Robinson married a white keyboardist and they played the nightclub circuit in the San Fernando Valley for a few years and then began touring. They found themselves in McCook, Neb.

"There were no blacks in this town," he said.

Robinson said the club owners were stunned when they saw that he was black. And when his white wife walked in, there was no way the band was going to get to fulfill a two-week gig that had been arranged by the group's booking agent.

"They said they would pay us for a month if we would leave town right then," Robinson said.

Eventually he divorced and ended up in Las Vegas, where he performed at the Maxim, Four Queens and other venues.

"I used to open for the Platters and the Coasters," Robinson said.

In 1984 Robinson and a new wife moved back to his hometown where he became a police officer and she managed a department store.

"I'd been working so long, I just wanted to get away awhile," Robinson said.

He became known as the Singing Cop.

"There was a festival on a plantation outside Washington called 'Mule Days,' " Robinson said. "A country band was playing and I walked up and asked if I could sing. Everyone started whooping and hollering and all of a sudden I'm being invited to sing at the local Kiwanis Club, where blacks were never allowed to go before, and at the mayor's house."

Eventually, he divorced again and moved to Phoenix with his son from a previous marriage and started a country band called Rockin' Rodeo. He sang country music for several years, until he noticed that blues singers were becoming popular, and then he switched to that genre.

"I moved back to Vegas two years ago and went to the veterans hospital for a check-up, and they found out I had prostate cancer," Robinson said.

He had been performing at the Kitchen Cafe, where he made a lot of friends who had a benefit for him to raise enough money to pay his bills while he went to the veterans hospital in Long Beach, Calif., for treatment.

"Whoever said Vegas doesn't have a heart is crazy," Robinson said.

Robinson's cancer is in remission, and now he is focused on the blues and resurrecting his career.

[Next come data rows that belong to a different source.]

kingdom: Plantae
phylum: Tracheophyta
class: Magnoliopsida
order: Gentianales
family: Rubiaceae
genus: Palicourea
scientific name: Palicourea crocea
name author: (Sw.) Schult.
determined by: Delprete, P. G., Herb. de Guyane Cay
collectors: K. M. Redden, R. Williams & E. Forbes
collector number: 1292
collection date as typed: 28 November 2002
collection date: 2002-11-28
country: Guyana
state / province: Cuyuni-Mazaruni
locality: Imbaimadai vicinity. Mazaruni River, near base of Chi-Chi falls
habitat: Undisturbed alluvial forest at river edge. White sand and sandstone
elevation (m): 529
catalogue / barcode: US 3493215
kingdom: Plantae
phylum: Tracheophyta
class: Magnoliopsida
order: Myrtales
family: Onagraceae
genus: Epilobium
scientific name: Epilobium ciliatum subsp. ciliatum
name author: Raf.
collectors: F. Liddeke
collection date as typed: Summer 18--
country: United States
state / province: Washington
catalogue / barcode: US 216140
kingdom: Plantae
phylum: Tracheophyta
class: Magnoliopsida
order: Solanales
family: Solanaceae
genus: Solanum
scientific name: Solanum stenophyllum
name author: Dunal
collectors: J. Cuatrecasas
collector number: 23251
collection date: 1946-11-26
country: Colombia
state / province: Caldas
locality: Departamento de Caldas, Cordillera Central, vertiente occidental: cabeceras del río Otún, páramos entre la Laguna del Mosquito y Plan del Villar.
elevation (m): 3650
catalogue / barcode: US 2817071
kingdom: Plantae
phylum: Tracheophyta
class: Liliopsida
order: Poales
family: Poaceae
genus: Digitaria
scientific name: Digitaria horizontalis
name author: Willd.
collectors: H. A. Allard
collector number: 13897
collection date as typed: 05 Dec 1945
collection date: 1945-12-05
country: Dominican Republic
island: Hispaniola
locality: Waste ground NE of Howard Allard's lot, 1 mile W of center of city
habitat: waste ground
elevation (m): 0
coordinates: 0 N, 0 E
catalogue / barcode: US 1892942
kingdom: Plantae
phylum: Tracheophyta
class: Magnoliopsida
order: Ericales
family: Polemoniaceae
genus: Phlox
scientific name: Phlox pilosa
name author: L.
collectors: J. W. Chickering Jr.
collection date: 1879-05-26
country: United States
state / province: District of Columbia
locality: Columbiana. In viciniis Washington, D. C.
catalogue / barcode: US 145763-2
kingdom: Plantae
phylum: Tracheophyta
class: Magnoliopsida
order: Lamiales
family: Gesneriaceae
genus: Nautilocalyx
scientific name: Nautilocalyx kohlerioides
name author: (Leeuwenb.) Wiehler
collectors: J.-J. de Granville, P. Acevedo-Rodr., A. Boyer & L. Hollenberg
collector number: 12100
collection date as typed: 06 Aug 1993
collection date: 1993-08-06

"What I want to do is, I want to do my blues. I want to sing. I want to dance. That magic is still there."

Lounging around

Blues guitarist Larry McCray will perform Thursday as part of the Boulder Blues series at Boulder Station's Railhead.

Nils Lofgren, who sometimes performs at his namesake Guitar Bar at Fiesta Henderson, will be at Sunset Station's Club Madrid at 8 p.m. Saturday.

Saxophonist Rocky Gordon and The Killer Groove Band perform 11 a.m.-3 p.m.. Sundays at the Gordon Biersch Brewery Restaurant for the venue's new Oasis Sunday Jazz Brunch, sponsored by KOAS 105.7-FM.